Sete em cada 10 startups reduziram custos devido a Covid

Mais de 36% das startups inquiridas referem temer pela continuidade do projeto, em consequência do coronavírus.

Dois meses depois do início da pandemia de coronavírus em Portugal, o ecossistema nacional de startups está mais otimista, referem as conclusões do estudo “O Ecossistema de Empreendedorismo Português e o Covid-19 – Análise do Impacto” feito pela Aliados Consulting e pela FES Agency.
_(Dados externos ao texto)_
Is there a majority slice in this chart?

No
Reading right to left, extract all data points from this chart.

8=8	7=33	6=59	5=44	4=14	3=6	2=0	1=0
No entanto, mais de três em cada dez startups afirmam que estão preocupadas com um possível encerramento do seu projeto em consequência da pandemia (36,1%).

De acordo com os resultados do inquérito, 67,2% das startups inquiridas teve de reduzir custos, a maioria em serviços contratados e marketing, e mais de metade (59%) está a sofrer impactos negativos decorrentes da pandemia, sendo que 32,4% regista perdas de vendas superiores a 60%. Mais de nove em cada dez inquiridas (90,2%) não teve, por enquanto, de despedir trabalhadores em resposta às quebras de vendas. Apenas 1,6% das startups que participaram no estudo tiveram de despediu entre 21% a 40% da equipa. Em contrapartida, mais de 44% das startups quer continuar a contratar, especialmente pessoas com perfis tecnológicos (67,9%).

O cenário é, contudo, mais otimista do que há dois meses, adiantam as conclusões do estudo já que, nessa altura, 44,9% das startups referia registar perdas nas vendas superiores a 60%.

O primeiro estudo do género foi lançado em março e referia que sete em cada 10 startups já sofria com os efeitos da pandemia nessa altura. Agora, o estudo refere que há mais startups — das áreas da saúde e da educação — que referem estar a ser positivamente impactadas pelo Covid-19 (13,1%). Mais de metade dos inquiridos acredita ainda que a situação das vendas evolua de forma positiva nas próximas semanas (em comparação com os 60,3% que acreditava, em março, que a situação pioraria).

Ainda assim, referem os resultados, quase metade das startups (49,2%) tem apenas até seis meses de capital disponível pelo que o prolongar da situação decorrente da pandemia pode “ameaçar seriamente a sua sobrevivência”.

Capital disponível mas mais cauteloso

Das startups que participaram no estudo, 60,7% refere não estar a levantar capital de risco e mais de 72% está, de momento, à procura de alternativas de financiamento para financiar a empresa, seja através de projetos como Portugal 2020 ou setor bancário. Nesta matéria, o Ministério da Economia anunciou um conjunto de cinco novas medidas e o reforço de outras duas — no valor de 25 milhões de euros — para ajudar diretamente o ecossistema de startups nacional que, em 2018, representou 1,1% do PIB nacional. Entre as medidas mais “populares” entre as startups está o lay-off simplificado, do qual usufruíram 11,5% das startups que participaram neste estudo.

Em conversa com o ECO, os investidores portugueses de capital de risco referem que a existência de capital para investir se mantém mas admitem que os processos que resultam em rondas podem diversificar áreas de negócio e demorar mais do que é habitual, em resultado da crise pandémica.

Neste estudo, realizado entre 27 de abril e 6 de maio, participaram 61 CEO e fundadores de startups com escritórios em Portugal, das quais 67,2% do Porto, 16,4% de Lisboa, 14,8% de Braga e 1,6% de Coimbra e que, na sua maioria, contam com equipas de entre 1 a 10 trabalhadores.